---------- DATA FOR REVIEW
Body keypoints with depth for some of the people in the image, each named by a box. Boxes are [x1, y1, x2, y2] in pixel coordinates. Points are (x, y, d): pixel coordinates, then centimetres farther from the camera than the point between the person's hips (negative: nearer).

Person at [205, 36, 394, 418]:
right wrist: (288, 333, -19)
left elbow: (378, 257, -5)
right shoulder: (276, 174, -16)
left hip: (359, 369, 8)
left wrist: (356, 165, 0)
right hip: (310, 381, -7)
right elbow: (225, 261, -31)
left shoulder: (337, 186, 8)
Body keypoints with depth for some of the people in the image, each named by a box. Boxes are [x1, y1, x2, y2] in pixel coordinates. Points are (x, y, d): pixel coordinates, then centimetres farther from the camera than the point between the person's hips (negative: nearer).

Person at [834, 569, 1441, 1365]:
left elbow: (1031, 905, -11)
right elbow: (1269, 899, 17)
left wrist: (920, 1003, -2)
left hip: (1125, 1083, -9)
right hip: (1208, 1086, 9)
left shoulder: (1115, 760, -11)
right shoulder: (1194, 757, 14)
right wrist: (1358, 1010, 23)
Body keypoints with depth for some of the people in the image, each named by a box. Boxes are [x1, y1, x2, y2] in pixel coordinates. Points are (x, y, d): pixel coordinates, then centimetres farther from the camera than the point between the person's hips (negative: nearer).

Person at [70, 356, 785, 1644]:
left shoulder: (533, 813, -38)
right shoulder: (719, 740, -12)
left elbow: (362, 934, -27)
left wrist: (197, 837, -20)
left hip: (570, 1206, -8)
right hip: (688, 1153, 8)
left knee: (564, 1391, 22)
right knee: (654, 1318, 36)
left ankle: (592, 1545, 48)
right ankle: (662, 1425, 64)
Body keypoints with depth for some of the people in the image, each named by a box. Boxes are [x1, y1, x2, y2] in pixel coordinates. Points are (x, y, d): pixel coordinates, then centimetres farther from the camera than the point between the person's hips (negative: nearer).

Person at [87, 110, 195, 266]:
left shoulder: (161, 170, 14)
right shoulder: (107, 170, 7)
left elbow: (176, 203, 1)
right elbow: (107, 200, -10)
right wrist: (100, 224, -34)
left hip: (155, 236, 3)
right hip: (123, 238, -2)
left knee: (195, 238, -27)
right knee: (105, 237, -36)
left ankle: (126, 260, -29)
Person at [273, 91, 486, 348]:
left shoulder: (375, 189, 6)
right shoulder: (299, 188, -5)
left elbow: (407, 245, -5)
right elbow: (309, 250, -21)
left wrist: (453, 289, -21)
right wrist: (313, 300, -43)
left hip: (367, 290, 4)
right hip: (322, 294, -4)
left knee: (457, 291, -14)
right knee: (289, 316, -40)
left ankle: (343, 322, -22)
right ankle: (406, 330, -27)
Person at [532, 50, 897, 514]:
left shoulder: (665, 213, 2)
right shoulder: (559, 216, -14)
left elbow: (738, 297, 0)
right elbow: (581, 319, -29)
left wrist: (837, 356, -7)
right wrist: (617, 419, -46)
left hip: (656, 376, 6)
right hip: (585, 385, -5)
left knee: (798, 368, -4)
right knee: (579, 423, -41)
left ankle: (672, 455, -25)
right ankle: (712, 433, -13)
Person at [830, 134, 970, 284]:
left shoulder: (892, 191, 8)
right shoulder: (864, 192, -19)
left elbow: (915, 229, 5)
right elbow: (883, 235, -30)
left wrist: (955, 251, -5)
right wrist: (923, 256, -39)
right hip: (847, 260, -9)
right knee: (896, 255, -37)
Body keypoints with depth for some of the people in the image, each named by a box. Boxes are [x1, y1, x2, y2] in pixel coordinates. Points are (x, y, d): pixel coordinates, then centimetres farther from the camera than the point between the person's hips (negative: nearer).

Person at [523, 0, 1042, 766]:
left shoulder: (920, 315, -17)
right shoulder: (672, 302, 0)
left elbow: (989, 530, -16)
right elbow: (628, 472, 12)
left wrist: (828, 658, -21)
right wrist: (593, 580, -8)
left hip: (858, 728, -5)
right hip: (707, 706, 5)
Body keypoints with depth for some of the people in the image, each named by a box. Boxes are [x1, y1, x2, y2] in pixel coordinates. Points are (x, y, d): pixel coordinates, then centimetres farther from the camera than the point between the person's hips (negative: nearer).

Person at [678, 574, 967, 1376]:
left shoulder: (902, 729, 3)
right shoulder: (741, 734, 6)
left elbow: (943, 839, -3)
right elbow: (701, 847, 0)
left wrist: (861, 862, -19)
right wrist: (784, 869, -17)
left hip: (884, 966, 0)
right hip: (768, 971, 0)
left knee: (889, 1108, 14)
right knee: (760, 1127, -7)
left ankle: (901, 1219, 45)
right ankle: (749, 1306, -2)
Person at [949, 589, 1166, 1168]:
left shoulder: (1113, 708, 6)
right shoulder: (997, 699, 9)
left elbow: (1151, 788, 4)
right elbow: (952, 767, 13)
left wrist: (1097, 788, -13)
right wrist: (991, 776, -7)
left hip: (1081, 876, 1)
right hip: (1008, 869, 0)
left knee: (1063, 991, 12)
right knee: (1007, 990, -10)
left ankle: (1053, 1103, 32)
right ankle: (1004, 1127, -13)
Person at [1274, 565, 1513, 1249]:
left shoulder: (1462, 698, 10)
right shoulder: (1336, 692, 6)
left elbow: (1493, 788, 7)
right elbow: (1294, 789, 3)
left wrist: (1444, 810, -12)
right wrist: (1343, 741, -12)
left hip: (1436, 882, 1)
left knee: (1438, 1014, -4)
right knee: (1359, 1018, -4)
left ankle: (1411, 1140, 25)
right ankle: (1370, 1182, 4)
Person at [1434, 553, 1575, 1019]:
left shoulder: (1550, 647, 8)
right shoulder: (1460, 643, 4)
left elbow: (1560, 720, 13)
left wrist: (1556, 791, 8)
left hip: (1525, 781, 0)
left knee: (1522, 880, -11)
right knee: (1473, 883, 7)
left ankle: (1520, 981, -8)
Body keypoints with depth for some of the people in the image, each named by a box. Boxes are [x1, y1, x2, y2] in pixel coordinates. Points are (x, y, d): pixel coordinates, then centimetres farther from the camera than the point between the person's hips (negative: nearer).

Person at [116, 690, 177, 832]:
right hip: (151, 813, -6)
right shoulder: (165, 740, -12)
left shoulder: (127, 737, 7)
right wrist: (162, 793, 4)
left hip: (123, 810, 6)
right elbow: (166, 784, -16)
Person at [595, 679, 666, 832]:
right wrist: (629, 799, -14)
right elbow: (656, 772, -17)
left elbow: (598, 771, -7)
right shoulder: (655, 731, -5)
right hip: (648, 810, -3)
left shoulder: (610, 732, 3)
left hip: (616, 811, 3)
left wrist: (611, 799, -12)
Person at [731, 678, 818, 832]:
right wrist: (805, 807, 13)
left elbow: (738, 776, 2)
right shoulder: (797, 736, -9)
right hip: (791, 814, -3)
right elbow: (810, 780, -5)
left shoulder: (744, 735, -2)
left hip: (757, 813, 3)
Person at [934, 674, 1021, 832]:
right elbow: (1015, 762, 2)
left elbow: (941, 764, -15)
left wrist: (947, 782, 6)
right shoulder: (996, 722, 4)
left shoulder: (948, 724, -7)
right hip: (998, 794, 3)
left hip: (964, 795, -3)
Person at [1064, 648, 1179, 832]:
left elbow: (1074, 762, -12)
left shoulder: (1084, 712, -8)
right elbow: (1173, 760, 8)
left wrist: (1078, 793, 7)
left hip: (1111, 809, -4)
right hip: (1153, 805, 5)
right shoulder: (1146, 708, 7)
--------------------
PROMPT —
Your answer should consist solely of the lines above from the line with "left ankle: (901, 1219, 45)" to the line with "left elbow: (1074, 762, -12)", both included, reproduced exactly.

EXERCISE RESPONSE —
left ankle: (901, 1219, 45)
right ankle: (749, 1306, -2)
Person at [949, 589, 1166, 1168]:
left shoulder: (1113, 708, 6)
right shoulder: (997, 699, 9)
left elbow: (1151, 788, 4)
right elbow: (952, 767, 13)
left wrist: (1097, 788, -13)
right wrist: (991, 776, -7)
left hip: (1081, 876, 1)
right hip: (1008, 869, 0)
left knee: (1063, 991, 12)
right knee: (1007, 990, -10)
left ankle: (1053, 1103, 32)
right ankle: (1004, 1127, -13)
Person at [1274, 565, 1513, 1249]:
left shoulder: (1462, 698, 10)
right shoulder: (1336, 692, 6)
left elbow: (1493, 788, 7)
right elbow: (1294, 789, 3)
left wrist: (1444, 810, -12)
right wrist: (1343, 741, -12)
left hip: (1436, 882, 1)
left knee: (1438, 1014, -4)
right knee: (1359, 1018, -4)
left ankle: (1411, 1140, 25)
right ankle: (1370, 1182, 4)
Person at [1434, 553, 1575, 1019]:
left shoulder: (1550, 647, 8)
right shoulder: (1460, 643, 4)
left elbow: (1560, 720, 13)
left wrist: (1556, 791, 8)
left hip: (1525, 781, 0)
left knee: (1522, 880, -11)
right knee: (1473, 883, 7)
left ankle: (1520, 981, -8)
Body keypoints with depth for some of the people in the image, each named by a box. Boxes are [x1, y1, x2, y2] in pixel coordinates. Points are (x, y, d): pixel coordinates, then centimetres farther from the camera than the point between the person's hips (negative: nearer).

Person at [116, 690, 177, 832]:
right hip: (151, 813, -6)
right shoulder: (165, 740, -12)
left shoulder: (127, 737, 7)
right wrist: (162, 793, 4)
left hip: (123, 810, 6)
right elbow: (166, 784, -16)
Person at [595, 679, 666, 832]:
right wrist: (629, 799, -14)
right elbow: (656, 772, -17)
left elbow: (598, 771, -7)
right shoulder: (655, 731, -5)
right hip: (648, 810, -3)
left shoulder: (610, 732, 3)
left hip: (616, 811, 3)
left wrist: (611, 799, -12)
Person at [731, 678, 818, 832]:
right wrist: (805, 807, 13)
left elbow: (738, 776, 2)
right shoulder: (797, 736, -9)
right hip: (791, 814, -3)
right elbow: (810, 780, -5)
left shoulder: (744, 735, -2)
left hip: (757, 813, 3)
Person at [934, 674, 1021, 832]:
right elbow: (1015, 762, 2)
left elbow: (941, 764, -15)
left wrist: (947, 782, 6)
right shoulder: (996, 722, 4)
left shoulder: (948, 724, -7)
right hip: (998, 794, 3)
left hip: (964, 795, -3)
Person at [1064, 648, 1179, 832]:
left elbow: (1074, 762, -12)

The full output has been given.